4.4. Implications for Nursing Practice
This cross-sectional study used a cluster analysis and showed that higher self-criticism, reflection, and rumination were accompanied by higher EE. In general, nursing education aimed to reduce excessive self-criticism and rumination. However, our study revealed that even if self-criticism and rumination levels were relatively high, empathy ability could be enhanced.

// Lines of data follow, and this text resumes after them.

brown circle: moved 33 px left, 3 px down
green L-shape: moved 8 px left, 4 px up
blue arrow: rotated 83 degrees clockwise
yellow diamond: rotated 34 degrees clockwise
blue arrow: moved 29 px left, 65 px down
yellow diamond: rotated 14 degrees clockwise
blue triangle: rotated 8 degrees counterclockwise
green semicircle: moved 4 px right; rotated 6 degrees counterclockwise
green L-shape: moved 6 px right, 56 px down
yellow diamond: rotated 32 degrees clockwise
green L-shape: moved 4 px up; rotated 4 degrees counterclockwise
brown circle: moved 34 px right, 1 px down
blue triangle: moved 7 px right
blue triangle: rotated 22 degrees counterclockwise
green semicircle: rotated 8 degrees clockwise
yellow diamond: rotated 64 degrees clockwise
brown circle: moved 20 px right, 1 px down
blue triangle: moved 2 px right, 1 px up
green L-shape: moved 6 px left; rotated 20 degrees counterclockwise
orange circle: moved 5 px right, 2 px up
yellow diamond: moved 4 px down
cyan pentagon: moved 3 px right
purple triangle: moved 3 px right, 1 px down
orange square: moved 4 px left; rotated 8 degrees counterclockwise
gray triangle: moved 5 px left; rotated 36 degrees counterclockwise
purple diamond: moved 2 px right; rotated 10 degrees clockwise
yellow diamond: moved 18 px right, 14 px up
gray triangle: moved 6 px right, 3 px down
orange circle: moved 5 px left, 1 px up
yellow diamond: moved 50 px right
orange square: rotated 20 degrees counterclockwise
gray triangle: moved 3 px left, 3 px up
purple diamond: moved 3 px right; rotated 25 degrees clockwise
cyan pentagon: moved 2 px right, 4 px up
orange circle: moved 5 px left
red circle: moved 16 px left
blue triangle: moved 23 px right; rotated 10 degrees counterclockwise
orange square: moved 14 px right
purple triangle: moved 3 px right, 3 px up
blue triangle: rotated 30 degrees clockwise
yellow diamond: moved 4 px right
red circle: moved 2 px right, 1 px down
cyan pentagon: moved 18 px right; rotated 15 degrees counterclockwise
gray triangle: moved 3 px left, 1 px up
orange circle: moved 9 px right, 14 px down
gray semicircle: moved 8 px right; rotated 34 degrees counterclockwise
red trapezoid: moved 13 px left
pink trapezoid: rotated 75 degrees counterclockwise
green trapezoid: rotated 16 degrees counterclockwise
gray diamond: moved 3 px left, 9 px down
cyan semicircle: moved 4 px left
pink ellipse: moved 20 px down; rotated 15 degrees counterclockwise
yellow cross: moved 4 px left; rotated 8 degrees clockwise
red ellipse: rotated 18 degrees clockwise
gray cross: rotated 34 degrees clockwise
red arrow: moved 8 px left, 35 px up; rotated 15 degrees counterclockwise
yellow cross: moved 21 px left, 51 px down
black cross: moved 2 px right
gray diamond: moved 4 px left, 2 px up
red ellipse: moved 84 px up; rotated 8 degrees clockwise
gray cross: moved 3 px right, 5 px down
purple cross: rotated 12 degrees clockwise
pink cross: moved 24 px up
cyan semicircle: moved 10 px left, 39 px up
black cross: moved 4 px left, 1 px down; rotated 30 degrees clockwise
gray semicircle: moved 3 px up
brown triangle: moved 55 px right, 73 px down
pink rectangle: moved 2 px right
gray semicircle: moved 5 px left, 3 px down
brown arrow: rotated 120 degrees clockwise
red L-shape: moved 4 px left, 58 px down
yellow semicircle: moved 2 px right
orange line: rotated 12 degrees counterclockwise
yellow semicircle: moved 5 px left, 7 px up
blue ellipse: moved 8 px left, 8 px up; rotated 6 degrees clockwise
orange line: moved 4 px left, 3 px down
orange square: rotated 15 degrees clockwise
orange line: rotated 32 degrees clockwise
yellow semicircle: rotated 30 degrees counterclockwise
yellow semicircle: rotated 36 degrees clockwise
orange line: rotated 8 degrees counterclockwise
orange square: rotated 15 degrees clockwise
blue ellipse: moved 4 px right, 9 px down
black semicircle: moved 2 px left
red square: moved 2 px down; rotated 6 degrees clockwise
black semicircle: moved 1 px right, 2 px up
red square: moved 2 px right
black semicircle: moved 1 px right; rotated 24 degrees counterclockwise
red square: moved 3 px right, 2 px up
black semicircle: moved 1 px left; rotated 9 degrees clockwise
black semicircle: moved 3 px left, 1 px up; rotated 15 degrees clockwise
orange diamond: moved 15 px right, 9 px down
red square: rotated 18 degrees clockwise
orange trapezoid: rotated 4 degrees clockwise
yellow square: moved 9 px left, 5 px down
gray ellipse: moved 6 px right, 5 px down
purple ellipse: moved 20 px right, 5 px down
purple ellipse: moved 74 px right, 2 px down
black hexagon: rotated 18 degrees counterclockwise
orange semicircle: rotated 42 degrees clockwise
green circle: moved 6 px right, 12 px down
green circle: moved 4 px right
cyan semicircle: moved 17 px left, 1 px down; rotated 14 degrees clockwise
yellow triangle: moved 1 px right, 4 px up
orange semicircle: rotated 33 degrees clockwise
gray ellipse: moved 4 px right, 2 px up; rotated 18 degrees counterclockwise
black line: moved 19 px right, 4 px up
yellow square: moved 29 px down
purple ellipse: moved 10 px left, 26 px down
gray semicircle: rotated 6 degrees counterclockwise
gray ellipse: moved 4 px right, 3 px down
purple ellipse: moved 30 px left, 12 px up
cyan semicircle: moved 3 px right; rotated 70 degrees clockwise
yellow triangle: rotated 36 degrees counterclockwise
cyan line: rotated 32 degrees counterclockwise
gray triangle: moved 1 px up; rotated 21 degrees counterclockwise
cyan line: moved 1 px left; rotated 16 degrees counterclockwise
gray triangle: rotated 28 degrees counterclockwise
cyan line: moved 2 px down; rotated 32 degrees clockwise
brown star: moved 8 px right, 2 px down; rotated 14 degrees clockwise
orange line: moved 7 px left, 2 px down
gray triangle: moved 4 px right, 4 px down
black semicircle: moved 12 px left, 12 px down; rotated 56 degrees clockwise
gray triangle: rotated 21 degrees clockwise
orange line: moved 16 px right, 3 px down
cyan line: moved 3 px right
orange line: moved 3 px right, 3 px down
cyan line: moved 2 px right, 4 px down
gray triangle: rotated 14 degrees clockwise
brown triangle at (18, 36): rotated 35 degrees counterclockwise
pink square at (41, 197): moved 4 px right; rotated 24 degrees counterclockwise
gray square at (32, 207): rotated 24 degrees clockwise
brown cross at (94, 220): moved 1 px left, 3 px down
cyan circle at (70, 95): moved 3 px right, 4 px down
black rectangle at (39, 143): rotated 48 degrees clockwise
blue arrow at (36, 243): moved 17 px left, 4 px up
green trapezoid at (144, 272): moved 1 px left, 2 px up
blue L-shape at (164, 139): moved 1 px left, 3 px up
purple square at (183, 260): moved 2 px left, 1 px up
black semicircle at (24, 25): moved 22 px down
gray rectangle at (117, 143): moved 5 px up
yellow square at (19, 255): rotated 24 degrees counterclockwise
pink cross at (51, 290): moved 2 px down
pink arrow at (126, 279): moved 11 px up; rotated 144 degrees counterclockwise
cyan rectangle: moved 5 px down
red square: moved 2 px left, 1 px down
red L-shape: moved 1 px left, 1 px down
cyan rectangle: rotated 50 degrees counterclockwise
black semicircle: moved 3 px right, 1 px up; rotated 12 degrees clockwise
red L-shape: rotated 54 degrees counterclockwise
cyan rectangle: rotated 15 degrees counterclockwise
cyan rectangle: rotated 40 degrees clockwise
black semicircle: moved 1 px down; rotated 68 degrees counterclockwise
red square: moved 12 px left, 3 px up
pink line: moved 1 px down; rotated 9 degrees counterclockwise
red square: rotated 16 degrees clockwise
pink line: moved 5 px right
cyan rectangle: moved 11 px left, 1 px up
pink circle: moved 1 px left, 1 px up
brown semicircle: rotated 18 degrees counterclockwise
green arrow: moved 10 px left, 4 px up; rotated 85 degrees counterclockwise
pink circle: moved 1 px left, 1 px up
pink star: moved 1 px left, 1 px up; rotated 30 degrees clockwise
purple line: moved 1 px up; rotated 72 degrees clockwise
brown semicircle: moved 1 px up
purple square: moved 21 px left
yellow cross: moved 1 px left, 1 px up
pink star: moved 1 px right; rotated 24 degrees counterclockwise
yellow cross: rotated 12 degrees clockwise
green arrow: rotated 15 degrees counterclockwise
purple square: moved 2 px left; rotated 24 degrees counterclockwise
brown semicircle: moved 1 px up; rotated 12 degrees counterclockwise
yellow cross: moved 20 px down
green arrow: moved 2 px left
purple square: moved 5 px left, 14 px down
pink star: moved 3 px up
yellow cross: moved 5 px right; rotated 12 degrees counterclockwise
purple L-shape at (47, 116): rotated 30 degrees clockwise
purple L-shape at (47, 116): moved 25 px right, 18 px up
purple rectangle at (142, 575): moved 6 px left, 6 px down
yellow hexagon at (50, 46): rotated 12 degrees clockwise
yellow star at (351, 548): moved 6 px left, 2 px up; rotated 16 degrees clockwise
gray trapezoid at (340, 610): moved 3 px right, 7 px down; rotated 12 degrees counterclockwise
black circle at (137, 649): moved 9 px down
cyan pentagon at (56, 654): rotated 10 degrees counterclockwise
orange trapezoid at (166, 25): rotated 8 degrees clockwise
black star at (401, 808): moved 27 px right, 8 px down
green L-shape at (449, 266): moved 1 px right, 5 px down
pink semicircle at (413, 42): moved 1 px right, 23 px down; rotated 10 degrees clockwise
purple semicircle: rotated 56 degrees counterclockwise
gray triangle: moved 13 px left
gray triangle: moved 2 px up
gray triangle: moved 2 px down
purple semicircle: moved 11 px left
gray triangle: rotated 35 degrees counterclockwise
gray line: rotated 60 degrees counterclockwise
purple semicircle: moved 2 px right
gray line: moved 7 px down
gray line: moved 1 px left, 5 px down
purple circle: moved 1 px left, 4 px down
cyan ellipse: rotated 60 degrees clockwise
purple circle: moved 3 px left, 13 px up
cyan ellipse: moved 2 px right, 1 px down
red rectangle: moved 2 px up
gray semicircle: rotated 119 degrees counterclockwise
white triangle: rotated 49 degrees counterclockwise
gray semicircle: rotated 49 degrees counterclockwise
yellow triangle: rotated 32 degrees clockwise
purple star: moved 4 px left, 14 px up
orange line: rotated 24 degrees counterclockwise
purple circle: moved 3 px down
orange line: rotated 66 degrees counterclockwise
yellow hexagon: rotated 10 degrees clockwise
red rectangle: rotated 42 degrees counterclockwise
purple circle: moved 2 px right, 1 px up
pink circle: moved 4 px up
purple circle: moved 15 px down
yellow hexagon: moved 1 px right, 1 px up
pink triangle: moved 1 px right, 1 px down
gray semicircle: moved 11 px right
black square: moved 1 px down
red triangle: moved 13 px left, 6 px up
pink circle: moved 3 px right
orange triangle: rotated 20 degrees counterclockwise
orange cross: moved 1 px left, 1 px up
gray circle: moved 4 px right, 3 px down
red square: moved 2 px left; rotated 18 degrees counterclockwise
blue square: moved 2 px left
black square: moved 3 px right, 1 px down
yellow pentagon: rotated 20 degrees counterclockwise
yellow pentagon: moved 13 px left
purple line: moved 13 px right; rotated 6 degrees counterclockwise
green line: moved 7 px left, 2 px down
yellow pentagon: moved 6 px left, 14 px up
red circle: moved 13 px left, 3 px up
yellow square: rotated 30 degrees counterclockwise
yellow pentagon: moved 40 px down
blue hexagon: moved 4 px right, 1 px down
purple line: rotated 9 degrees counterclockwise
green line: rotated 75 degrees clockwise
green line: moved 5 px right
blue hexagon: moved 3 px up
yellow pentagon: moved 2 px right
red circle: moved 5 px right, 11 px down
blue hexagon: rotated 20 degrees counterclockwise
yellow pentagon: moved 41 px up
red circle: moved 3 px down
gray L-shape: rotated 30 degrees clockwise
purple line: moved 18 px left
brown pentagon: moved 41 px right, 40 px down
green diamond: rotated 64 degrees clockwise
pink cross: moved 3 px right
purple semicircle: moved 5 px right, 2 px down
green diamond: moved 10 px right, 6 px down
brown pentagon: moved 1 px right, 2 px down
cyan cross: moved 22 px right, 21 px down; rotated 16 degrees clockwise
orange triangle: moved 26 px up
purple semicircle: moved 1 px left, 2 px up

Although the above negative components were thought to be adverse aspects, they could facilitate posttraumatic growth [35], which could be followed by empathy skills. In addition, a randomized control trial by Dunn and Luchner confirmed that even in participants with high self-criticism, reflection intervention could reduce negative emotions; however, rumination interventions did not [20]. Furthermore, a preliminary randomized control study that examined the effect of an educational intervention aimed to stimulate SC found that the intervention increased not only SC and reflection but also rumination [37]. Conversely, education focused on reflection as an element of educational strategies was most effective among other combinations of education [38]. Therefore, while traditional educational strategies have focused on reducing excessive rumination and self-criticism, recent perspectives suggest that these negative components—when present at moderate levels—may actually support the development of empathy if learners are guided through structured reflection in educational settings. This suggested that nursing education for empathy was favorable to facilitate reflection and acceptance of their self-criticism and rumination pattern.
5. Conclusion
Although clarifying patterns of attitudes toward self, including SC and SF, is crucial to enhancing nurses’ empathy skills, the association between these factors was previously unknown. Therefore, this cross-sectional study aimed at examining the patterns and clarified the structure of the clusters based on both the SCS and SF in Japanese psychiatric nurses and found a two-cluster solution: Nurses who exhibited higher scores in both the negative components of self-compassion and both aspects of self-focus, as well as higher emotional empathy, differed from those with lower scores in these areas. Traditionally, nursing education has recommended methods to correct excessive self-criticism. However, the findings of this study suggest that self-criticism and ruminating may also enhance nurses’ empathic abilities, and nursing education needs to focus on the ability to self-criticize and ruminate.
Conflicts of Interest
The author declares no conflicts of interest.
Funding
No funding was received for this research.
Acknowledgments
We deeply appreciate all participants and staff working at the registered hospitals.
Open Research
Data Availability Statement
The data used to support the findings of this study are restricted by the ethics board of Niigata University of Health and Welfare in order to protect patient privacy. Data are available from Yusuke Kurebayashi ([email protected]) for researchers who meet the criteria for access to confidential data. Research data are not shared.